• DOCUMENT:
********

Tel est le désir tendu « à faire, dans la mesure de nos forces, tout ce qui se déduit de notre nature, » 307 in Spinoza & la sexualité

« LORSQUE,

pour une raison ou pour une autre,

nous devenons capables de produire plus d'effets qu'auparavant (nous réjouir est cela même),

nous nous efforçons nécessairement d'accomplir jusqu'au bout les OPÉRATIONS que notre aptitude nouvelle rend possibles;

DE CE SEUL FAIT, tel le fleuve qui creuse son lit en s'écoulant par où il peut, NOUS TENDONS À RESTER dans l'état qui autorise ces performances supplémentaires,

DONC

À CONSERVER

OU

À RÉACTUALISER

la cause

QUE nous lui assignons [au désir]

& QUE nous imaginons à travers lui◊ »

Mais la belle langue charniérée que voilà ! Alexandre Matheron reformule ainsi, actualise Éthique III, 12 et Éthique III, 13, scolie◊



Extraites du site de Julien Gautier, ces deux propositions, en latin et selon la traduction proposée par Robert Misrahi:

propositio 12 Mens quantum potest ea imaginari conatur quae corporis agendi potentiam augent vel juvant.

********

(Enregistrements sources)
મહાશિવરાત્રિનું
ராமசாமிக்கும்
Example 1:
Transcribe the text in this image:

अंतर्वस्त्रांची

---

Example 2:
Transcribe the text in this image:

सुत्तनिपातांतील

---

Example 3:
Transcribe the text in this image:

********

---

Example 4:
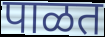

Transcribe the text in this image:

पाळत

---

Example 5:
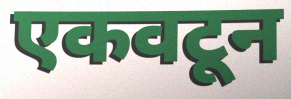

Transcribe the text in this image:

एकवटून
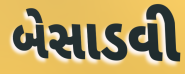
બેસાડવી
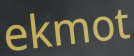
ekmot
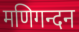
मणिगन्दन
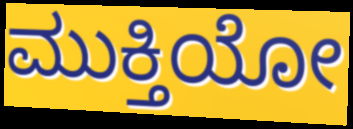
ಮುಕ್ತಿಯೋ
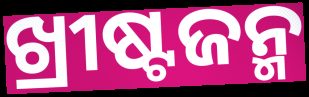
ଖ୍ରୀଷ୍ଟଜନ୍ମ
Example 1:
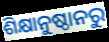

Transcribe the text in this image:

********

• EXERCICE PROPOSÉ A: Indiquez si chacune des affirmations suivantes concorde avec le document sur Spinoza et la sexualité, en répondant par oui ou par non et en citant les mots du document qui tranchent. (i) Alexandre Matheron reformule Éthique III, 12 et Éthique III, 13, scolie. (ii) Les deux propositions sont tirées du site de Robert Misrahi. (iii) La citation compare notre tendance à un fleuve.
• EXERCICE PROPOSÉ B: Dans le document sur Spinoza et la sexualité, de qui est la traduction retenue pour les deux propositions ?
• EXERCICE PROPOSÉ C: Prolongez le document sur Spinoza et la sexualité au-delà de sa dernière phrase.
Les enregistrements n'ont aucun rôle dans ce travail.

• RÉPONSE ATTENDUE A:
(i) Oui : « Alexandre Matheron reformule ainsi, actualise Éthique III, 12 et Éthique III, 13, scolie ».
(ii) Non : « Extraites du site de Julien Gautier ».
(iii) Oui : « tel le fleuve qui creuse son lit en s'écoulant par où il peut ».

• RÉPONSE ATTENDUE B: Elle est de Robert Misrahi.

• RÉPONSE ATTENDUE C:
 L'Esprit, autant qu'il le peut, s'efforce d'imaginer ce qui accroît ou ce qui seconde la puissance d'agir du Corps. (Misrahi - fr)
propositio 13 Cum mens ea imaginatur quae corporis agendi potentiam minuunt vel coercent, conatur quantum potest rerum recordari quae horum existentiam secludunt.

Quand l'Esprit imagine des objets qui réduisent ou répriment la puissance d'agir du Corps, il s'efforce de se rappeler, autant qu'il le peut, ce qui exclut l'existence de ces objets. (Misrahi - fr)

 corollarium 3, prop 13, cor  - Hinc sequitur quod mens ea imaginari aversatur quae ipsius et corporis potentiam minuunt vel coercent.

3, prop 13, cor  - Il suit de là que l'Esprit répugne à imaginer ce qui réduit ou réprime sa propre puissance d'agir et celle de son Corps. (Misrahi - fr)

scholium 3, prop 13, sc  - Ex his clare intelligimus quid amor quidque odium sit. Nempe amor nihil aliud est quam laetitia concomitante idea causae externae et odium nihil aliud quam tristitia concomitante idea causae externae. Videmus deinde quod ille qui amat necessario conatur rem quam amat praesentem habere et conservare et contra qui odit, rem quam odio habet, amovere et destruere conatur. Sed de his omnibus in sequentibus prolixius.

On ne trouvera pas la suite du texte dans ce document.